The MacDougall, who never stopped talking, it seemed, and on whom the Sisters bestowed wintry but affectionate smiles, helped the old housekeeper carry in a steaming copper of hot water, then thrust Robert into a chair before the fire. It did no good to protest; off came his boots, his long darned black stockings, and then his trouser legs and underwear were rolled up in a twinkling and his white thin calves exposed to the unmoved gaze of the Sisters. The MacDougall seized those calves in one mighty hand and pushed Robert’s feet into the copper. Now Robert bellowed, long and loud, without restraint. The MacDougall listened approvingly. “It’s a braw voice,” he admitted, and the Sisters, for the first time, looked without grimness at Robert, who was certain the flesh was being melted from his bones in the hot water. Billows of steam rose to his very nostrils, but after an agonized moment or two his cold flesh expanded gratefully.
“Weel, we’ll be leavin’ ye to your good dinner and the fire, laddie,” said the MacDougall, after he was sure Robert was not going to bubble in the copper. “It is Mass tomorrow at half after four, for the men must be at their work, and there is Mass at six for the
women and the bairns.

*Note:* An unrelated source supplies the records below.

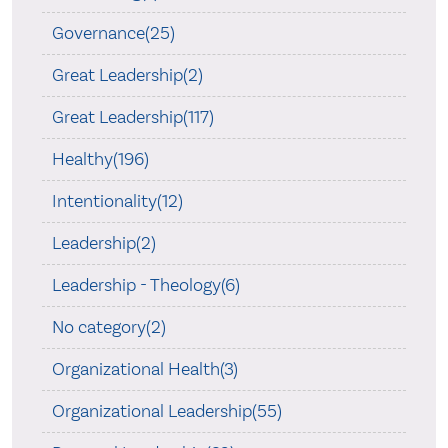
Governance(25)
Great Leadership(2)
Great Leadership(117)
Healthy(196)
Intentionality(12)
Leadership(2)
Leadership - Theology(6)
No category(2)
Organizational Health(3)
Organizational Leadership(55)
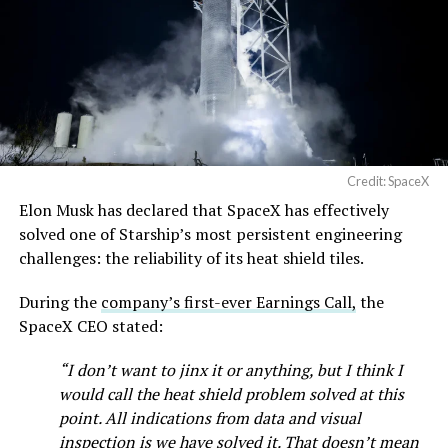
pic.twitter.com/SNfSXNr2tb
— SpaceX (@SpaceX)
August 6, 2026
Credit: SpaceX
Elon Musk has declared that SpaceX has effectively
-
solved one of Starship’s most persistent engineering
challenges: the reliability of its heat shield tiles.
During the
company’s first-ever Earnings Call,
the
SpaceX CEO stated:
“I don’t want to jinx it or anything, but I think I
would call the heat shield problem solved at this
point. All indications from data and visual
inspection is we have solved it. That doesn’t mean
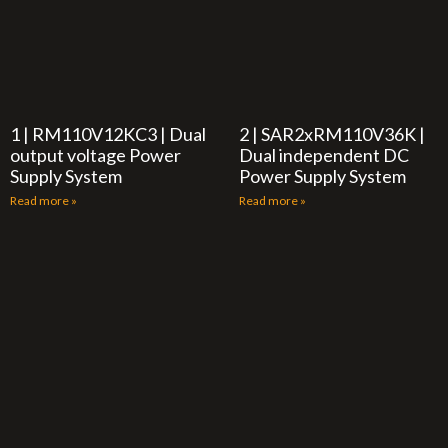
1 | RM110V12KC3 | Dual
2 | SAR2xRM110V36K |
output voltage Power
Dual independent DC
Supply System
Power Supply System
Read more »
Read more »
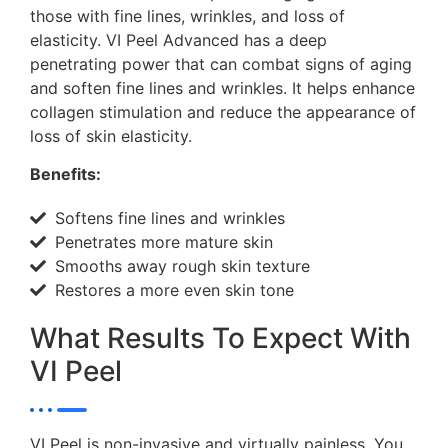
those with fine lines, wrinkles, and loss of
elasticity. VI Peel Advanced has a deep
penetrating power that can combat signs of aging
and soften fine lines and wrinkles. It helps enhance
collagen stimulation and reduce the appearance of
loss of skin elasticity.
Benefits:
Softens fine lines and wrinkles
Penetrates more mature skin
Smooths away rough skin texture
Restores a more even skin tone
What Results To Expect With
VI Peel
VI Peel is non-invasive and virtually painless. You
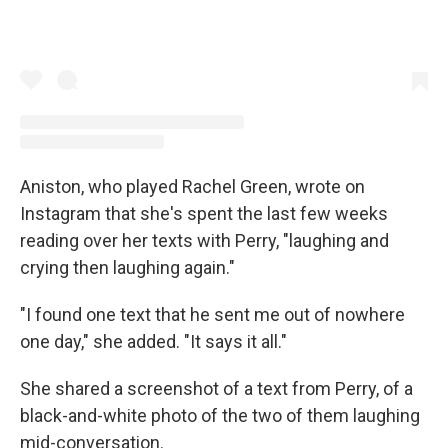
Aniston, who played Rachel Green, wrote on
Instagram that she's spent the last few weeks
reading over her texts with Perry, "laughing and
crying then laughing again."
"I found one text that he sent me out of nowhere
one day," she added. "It says it all."
She shared a screenshot of a text from Perry, of a
black-and-white photo of the two of them laughing
mid-conversation.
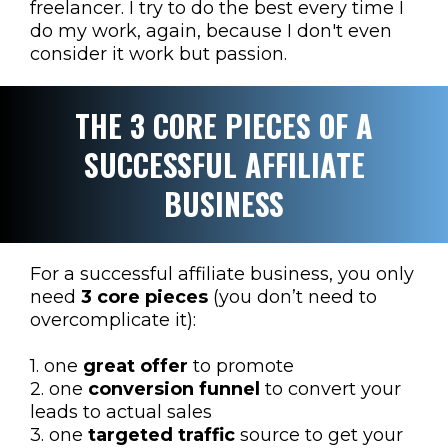
freelancer. I try to do the best every time I
do my work, again, because I don't even
consider it work but passion.
THE 3 CORE PIECES OF A
SUCCESSFUL AFFILIATE
BUSINESS
For a successful affiliate business, you only
need
3 core pieces
(you don’t need to
overcomplicate it):
1. one
great offer
to promote
2. one
conversion funnel
to convert your
leads to actual sales
3. one
targeted traffic
source to get your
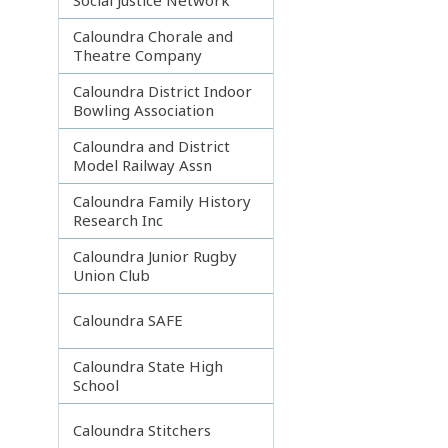
Caloundra Chorale and
Theatre Company
Caloundra District Indoor
Bowling Association
Caloundra and District
Model Railway Assn
Caloundra Family History
Research Inc
Caloundra Junior Rugby
Union Club
Caloundra SAFE
Caloundra State High
School
Caloundra Stitchers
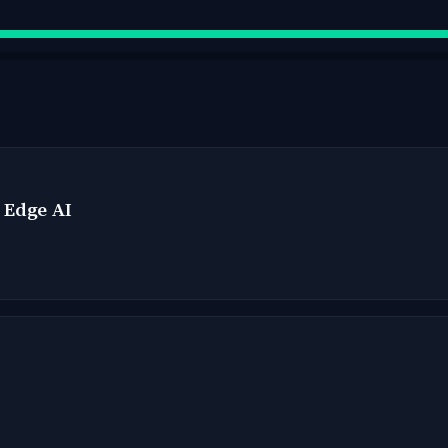
- Edge AI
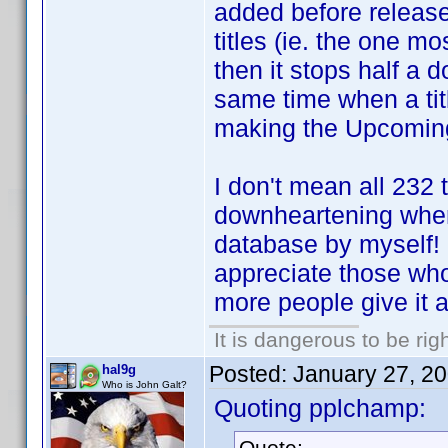
added before release..
titles (ie. the one m
then it stops half a d
same time when a title
making the Upcoming
I don't mean all 232 ti
downheartening when I
database by myself! ..
appreciate those who 
more people give it a
It is dangerous to be ri
Posted:
January 27, 2
hal9g
Who is John Galt?
Quoting pplchamp:
Quote:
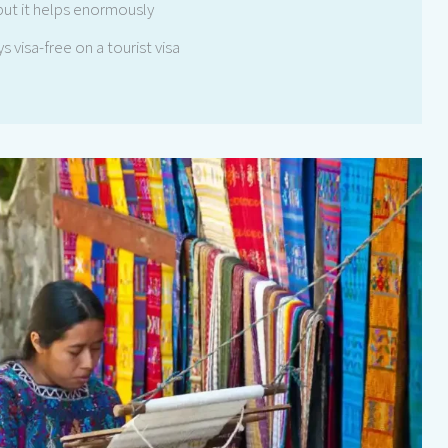
but it helps enormously
s visa-free on a tourist visa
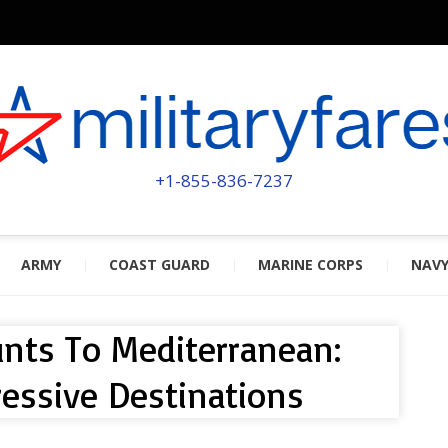
MILITA
POWERED BY MILITARY VETERAN
+1-855-836-7237
ARMY
COAST GUARD
MARINE CORPS
NAV
ounts To Mediterranean:
essive Destinations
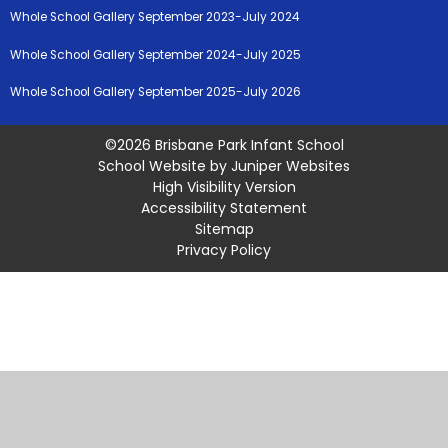
Whole School Gallery September 2023-July 2024
Whole School Gallery September 2024-July 2025
Whole School Gallery September 2025-July 2026
©2026 Brisbane Park Infant School
School Website by
Juniper Websites
High Visibility Version
Accessibility Statement
Sitemap
Privacy Policy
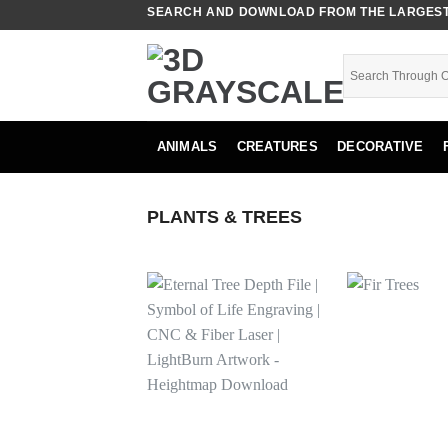
Skip
SEARCH AND DOWNLOAD FROM THE LARGEST 
to
content
ANIMALS
CREATURES
DECORATIVE
PLANTS & TREES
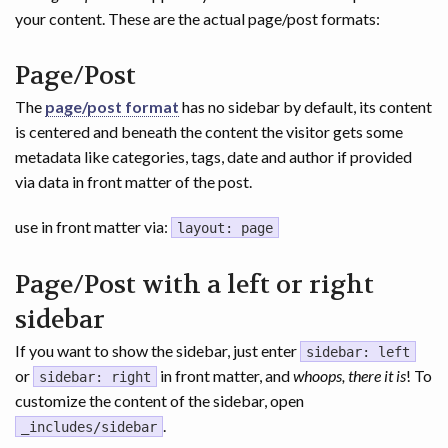
your content. These are the actual page/post formats:
Page/Post
The
page/post format
has no sidebar by default, its content
is centered and beneath the content the visitor gets some
metadata like categories, tags, date and author if provided
via data in front matter of the post.
use in front matter via:
layout: page
Page/Post with a left or right
sidebar
If you want to show the sidebar, just enter
sidebar: left
or
in front matter, and
whoops, there it is
! To
sidebar: right
customize the content of the sidebar, open
.
_includes/sidebar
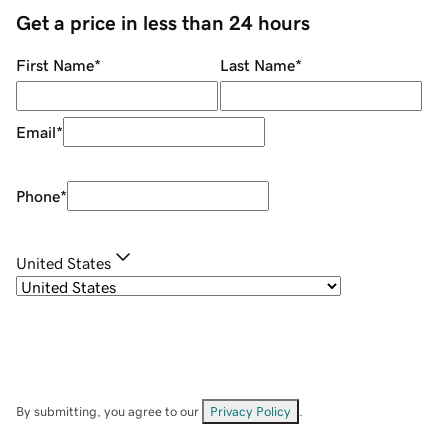
Get a price in less than 24 hours
First Name
*
Last Name
*
Email
*
Phone
*
United States
By submitting, you agree to our
Privacy Policy
.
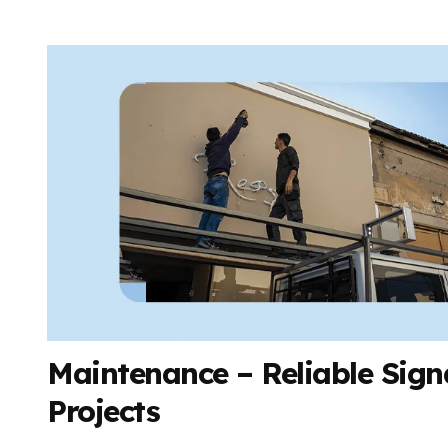
Maintenance – Reliable Signa
Projects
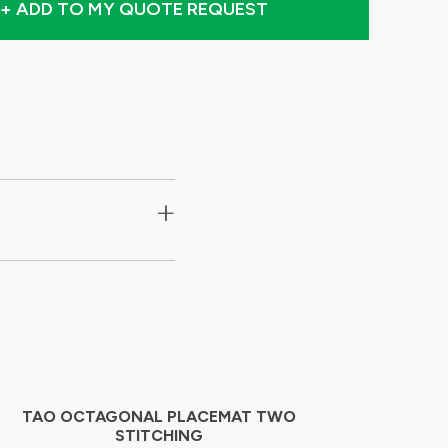
+ ADD TO MY QUOTE REQUEST
+
TAO OCTAGONAL PLACEMAT TWO
STITCHING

A guid night to ye, then, laddie, and a guid sleep. It is late een now, eight on the hour.”
He strode out, followed by the unspeaking Sisters, and the pipers started up once more, and the door banged. “Laddie!” thought Robert, with indignation. And I a priest! He was angry, too, at being called ‘wee’, he who was above six feet, himself, though not a monster like that MacDougall. He suddenly yelled, for Mistress MacDougall was pouring fresh hot water from a kettle into the copper. “Enough, woman!” he screamed.
Mistress MacDougall set up a table at his side. He had not yet heard her voice, but he knew that his countrywomen were as sparing of words as were his countrymen. Except for the MacDougall, he thought with considerable bitterness. If he’s nae talking he’s singing, and God knows which is worse, an unfair thought which Robert regretted at once. It came to him that no one but the MacDougall had said a word to him, though the pipers had shouted loud enough. The Mother Superior had not even given him welcome, though she ought, by rights, to have said a few phrases.
Not a talker, himself, Robert still wished for some human communication. He said to his housekeeper, “Ye be a MacDougall, too, Mistress?”